A Day in San Jose with the Jazz Festival

When we went downtown to visit Peter and have fun on Friday, Kelly and I got off a different light rail stop to see if it was any different to get to the office. As it turned out, the sidewalks in front of the Tech Museum were being closed off an we had to wander around in the street around the many stands that were being set up for the weekend’s jazz festival. Now, I do think it’s cool that we have a jazz festival, and one that’s rather affordable at that: $10 a day for all the bands playing on at least 10 stages. But later that day, Peter and I pondered why the festival wasn’t staged in San Jose’s spacious Discovery Park and through Guadalupe Park, but was rather staged in a way that blocked off several major streets (and sidewalks) in San Jose, forcing traffic into a convoluted maze all around it.

Kelly and I caught the tail end of the farmer’s market, and I always end up vowing to come earlier. Kelly loves tasting the samples, but by the time we get to the end and turn around to buy the best of the produce, the farmers are already packing up. I did get Peter out of the office to check out the Superlight exhibit. It was hit and miss. Some pieces, like one (especially commissioned for this show by the museum) of scrap technology and garbage turned into a room of eerie, blinky creatures was brilliant, and cleverly complemented other exhibits in the museum, like the Chihuly chadeliers and the robot exhibit. Others, like Dazed and Confused dubbed over by South Asians, maybe as a comment on outsourcing, was meh: I like foreign films and I’m used to Indian accents, so what’s it to me if the hero’s named Ramesh, not David? Kelly and I liked a mockumentary about a man who abandoned his real life to become a character in Second Life, but it only had two headphones to it, so we hogged it while others could only see the video. And one artist had come up with an awkward computer simulation of how all major cities will move to the North Pole because of global warming. All I could think was, “Wow, I would love for it to be warm enough so I could live at the North Pole,” and “Al Gore, is that you behind that pseudonym?”
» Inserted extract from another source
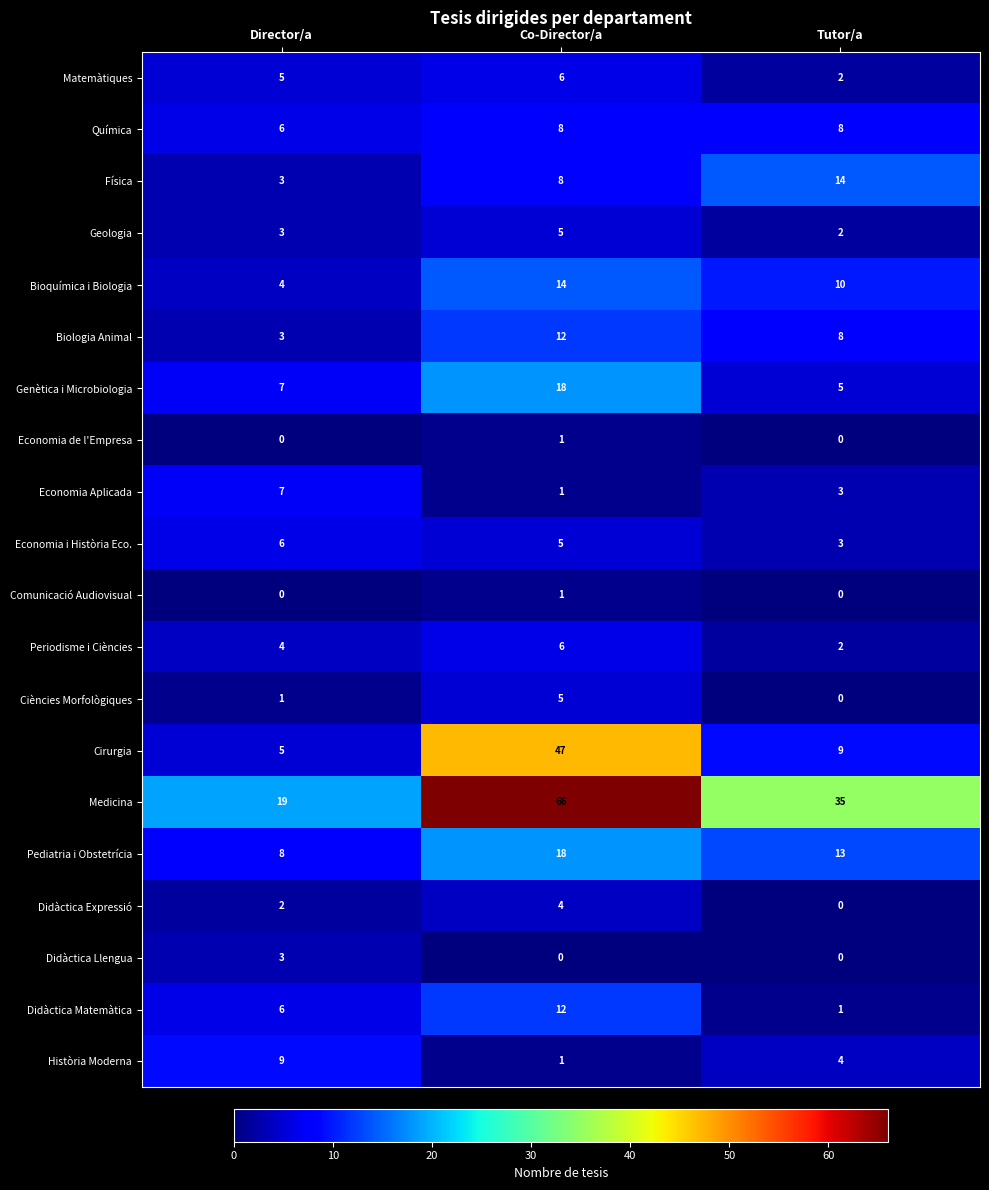

Is it true that Genètica i Microbiologia equals 9 at Tutor/a?

False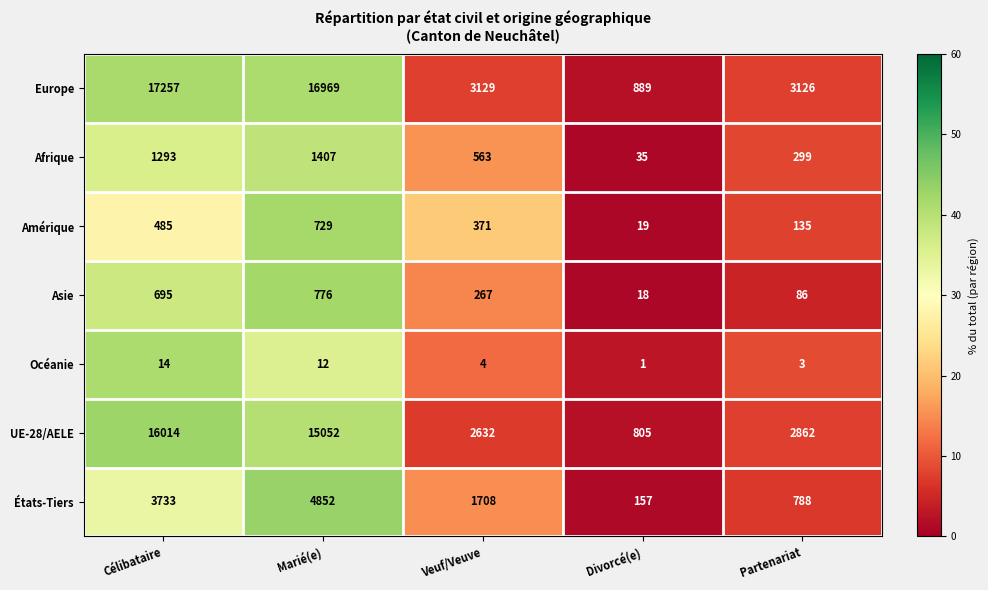

At which label does Amérique first exceed 371?

Célibataire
I helped out at the office for a while, and when Peter had to work after hours, I took Kelly downstairs to listen to the jazz festival. It was seriously fenced off to anyone who hadn’t bought a wristband to get in, which sadly also meant we couldn’t check out the vendors’ booths. I’m not particularly into jazz, even though the festival seems to have a wide range of it. Kelly and I walked around the edge of the festival as far as we could go before it completely blocked off the sidewalk, and found some seats by the art museum. Kelly liked picking out the bongos of the first act, a latin jazz combo, but we left while the next act was setting up, because the area outside of the festival proper was attracting a rough looking crowd. Unfortunately, the playground near Adobe was also being blocked off for a different stage of the festival. Luckily, Peter was nearly done, and after having to actually drive around a road block behind his office, we headed home.